Copenhagen’s traffic policy and the comparison with Munich – Reise

From a Munich perspective, Copenhagen is pretty high up on the map. The Northern Lights come up with all sorts of funny ideas. The cargo bike was invented in Copenhagen’s rebellious Christiania district, and most of the ring roads around the harbor had to make way for new cycle lanes and pedestrian zones. Now the Danish capital also wants to ban combustion cars from 2030 onwards. This will be examined specifically with regard to social compatibility and the expansion of charging options. Are they really serious about climate protection?

Something like that would be unthinkable in Munich. To be clear: Copenhagen lacks a functioning opposition to environmental protection. All parties in the city council supported the so-called “zero-emission zones”. Even the Association of Automobile Importers is in favor of it. The importers? You have to imagine that: Last but not least, these are the local car manufacturers, who have already prepared for an electrified future in Copenhagen. It’s as if BMW were demanding a “zero emissions zone” within Munich’s Altstadtring.

Sure, it’s a great deal for automakers to see people switch to new electric cars. But that would still be unimaginable in Munich, because the city prefers to discuss Euro 5 diesel. Does nobody in Copenhagen understand that many Munich residents want to sue for their customary right to continue polluting the city center with high levels of nitrogen oxides? And that they are of course supported by the CSU – the party from which the transport ministers come who never really worked through the diesel scandal?

What Copenhageners could learn from local motorist parties: how to prepare lawsuits against planned bans on combustion engines. This could certainly be delayed for a few more years through court action.

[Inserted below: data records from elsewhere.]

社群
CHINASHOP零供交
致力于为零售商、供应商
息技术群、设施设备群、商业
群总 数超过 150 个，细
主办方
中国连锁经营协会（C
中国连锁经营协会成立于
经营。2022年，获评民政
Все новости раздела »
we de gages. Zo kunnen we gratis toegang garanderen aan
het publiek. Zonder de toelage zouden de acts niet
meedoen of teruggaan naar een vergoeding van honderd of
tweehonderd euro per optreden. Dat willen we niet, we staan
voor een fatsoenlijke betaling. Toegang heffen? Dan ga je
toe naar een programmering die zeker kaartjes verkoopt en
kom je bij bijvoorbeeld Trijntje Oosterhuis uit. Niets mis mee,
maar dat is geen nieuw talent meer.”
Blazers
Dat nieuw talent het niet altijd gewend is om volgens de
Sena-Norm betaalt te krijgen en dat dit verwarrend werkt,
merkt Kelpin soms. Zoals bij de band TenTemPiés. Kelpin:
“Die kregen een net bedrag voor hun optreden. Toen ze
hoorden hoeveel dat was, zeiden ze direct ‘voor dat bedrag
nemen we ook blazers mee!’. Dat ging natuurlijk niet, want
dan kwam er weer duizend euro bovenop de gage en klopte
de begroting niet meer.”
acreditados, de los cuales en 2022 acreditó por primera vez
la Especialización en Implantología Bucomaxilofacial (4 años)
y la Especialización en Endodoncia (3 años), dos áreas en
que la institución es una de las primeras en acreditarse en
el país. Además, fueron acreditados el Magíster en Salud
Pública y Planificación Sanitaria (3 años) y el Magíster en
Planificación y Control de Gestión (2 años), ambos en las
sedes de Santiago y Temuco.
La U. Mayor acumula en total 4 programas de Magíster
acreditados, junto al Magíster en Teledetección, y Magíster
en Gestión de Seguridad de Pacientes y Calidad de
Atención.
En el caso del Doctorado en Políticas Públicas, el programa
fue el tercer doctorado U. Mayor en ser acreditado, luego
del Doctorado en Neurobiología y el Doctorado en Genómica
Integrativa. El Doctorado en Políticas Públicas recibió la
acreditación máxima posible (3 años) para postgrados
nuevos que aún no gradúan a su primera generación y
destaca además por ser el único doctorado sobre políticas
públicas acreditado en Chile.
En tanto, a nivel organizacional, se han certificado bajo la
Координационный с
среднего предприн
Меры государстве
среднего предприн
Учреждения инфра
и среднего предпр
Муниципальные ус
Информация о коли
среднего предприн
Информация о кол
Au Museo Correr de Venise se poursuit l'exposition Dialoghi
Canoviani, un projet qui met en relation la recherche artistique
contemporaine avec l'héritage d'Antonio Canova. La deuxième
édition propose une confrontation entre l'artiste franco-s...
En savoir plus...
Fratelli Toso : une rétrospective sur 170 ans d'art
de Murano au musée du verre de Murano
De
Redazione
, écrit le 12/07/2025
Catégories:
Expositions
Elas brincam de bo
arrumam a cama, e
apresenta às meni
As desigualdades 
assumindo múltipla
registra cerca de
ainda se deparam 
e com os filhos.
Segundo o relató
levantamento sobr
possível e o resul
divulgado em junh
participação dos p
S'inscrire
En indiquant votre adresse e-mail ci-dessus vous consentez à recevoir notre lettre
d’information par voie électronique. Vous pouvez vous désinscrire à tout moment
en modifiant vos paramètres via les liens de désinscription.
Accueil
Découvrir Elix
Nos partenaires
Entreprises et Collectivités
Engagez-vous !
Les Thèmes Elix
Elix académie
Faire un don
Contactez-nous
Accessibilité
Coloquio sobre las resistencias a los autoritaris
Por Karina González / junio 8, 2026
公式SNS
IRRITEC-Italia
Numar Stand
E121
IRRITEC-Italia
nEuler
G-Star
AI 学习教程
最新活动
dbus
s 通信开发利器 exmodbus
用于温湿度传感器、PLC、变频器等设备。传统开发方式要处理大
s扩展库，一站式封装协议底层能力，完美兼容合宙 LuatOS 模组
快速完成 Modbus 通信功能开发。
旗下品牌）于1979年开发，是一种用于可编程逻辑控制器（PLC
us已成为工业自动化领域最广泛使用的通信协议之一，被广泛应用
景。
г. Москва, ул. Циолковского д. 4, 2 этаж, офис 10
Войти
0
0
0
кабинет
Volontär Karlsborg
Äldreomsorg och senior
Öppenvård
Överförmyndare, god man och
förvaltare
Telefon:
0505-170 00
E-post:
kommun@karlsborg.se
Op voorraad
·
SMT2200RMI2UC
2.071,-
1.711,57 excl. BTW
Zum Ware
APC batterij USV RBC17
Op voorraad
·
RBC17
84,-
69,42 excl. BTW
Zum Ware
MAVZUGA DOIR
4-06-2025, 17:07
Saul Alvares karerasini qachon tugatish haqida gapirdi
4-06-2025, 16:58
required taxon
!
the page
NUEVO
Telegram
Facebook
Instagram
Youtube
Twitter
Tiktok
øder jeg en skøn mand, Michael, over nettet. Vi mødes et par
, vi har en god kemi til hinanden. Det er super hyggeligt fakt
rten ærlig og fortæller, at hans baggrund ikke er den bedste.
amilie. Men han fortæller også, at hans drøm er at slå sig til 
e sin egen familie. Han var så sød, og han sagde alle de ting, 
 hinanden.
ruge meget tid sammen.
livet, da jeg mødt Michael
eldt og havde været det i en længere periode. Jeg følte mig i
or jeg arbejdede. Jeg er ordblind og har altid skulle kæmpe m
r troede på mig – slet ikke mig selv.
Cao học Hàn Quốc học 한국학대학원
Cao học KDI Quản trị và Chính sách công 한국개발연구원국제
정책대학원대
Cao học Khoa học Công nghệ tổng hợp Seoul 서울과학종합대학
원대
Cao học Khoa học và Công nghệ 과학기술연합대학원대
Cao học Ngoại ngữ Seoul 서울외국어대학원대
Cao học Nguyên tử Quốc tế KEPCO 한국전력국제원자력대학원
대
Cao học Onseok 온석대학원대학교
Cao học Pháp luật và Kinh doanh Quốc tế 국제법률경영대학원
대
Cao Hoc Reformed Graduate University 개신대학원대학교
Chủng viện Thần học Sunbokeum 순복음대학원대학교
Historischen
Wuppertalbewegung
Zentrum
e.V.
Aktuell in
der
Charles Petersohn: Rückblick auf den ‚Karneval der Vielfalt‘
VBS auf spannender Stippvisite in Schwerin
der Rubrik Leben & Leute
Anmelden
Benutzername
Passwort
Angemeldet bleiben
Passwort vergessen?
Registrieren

But what the Germans are really unsurpassed in: being against a ban on combustion engines from 2035 with a two-thirds majority and at the same time demanding a high priority for environmental protection with a two-thirds majority, as a publication by the Federal Environment Agency with the beautiful title “25 years of environmental awareness research in the environmental department” currently shows.

Environmental protection is a kind of yo-yo game in Germany. Concern always rises when man-made disasters become acute. That was the case with the nuclear meltdowns in Chernobyl and Fukushima, but also shortly after German reunification, when the legacy of the GDR became public. In the meantime, the alarm mood subsides a little, the pulse and the feeling of environmental danger sink. And the old diesel will do for a few more years.

The author drives a diesel. But with Euro-6, outside the city – and mostly full of garden waste to the recycling center.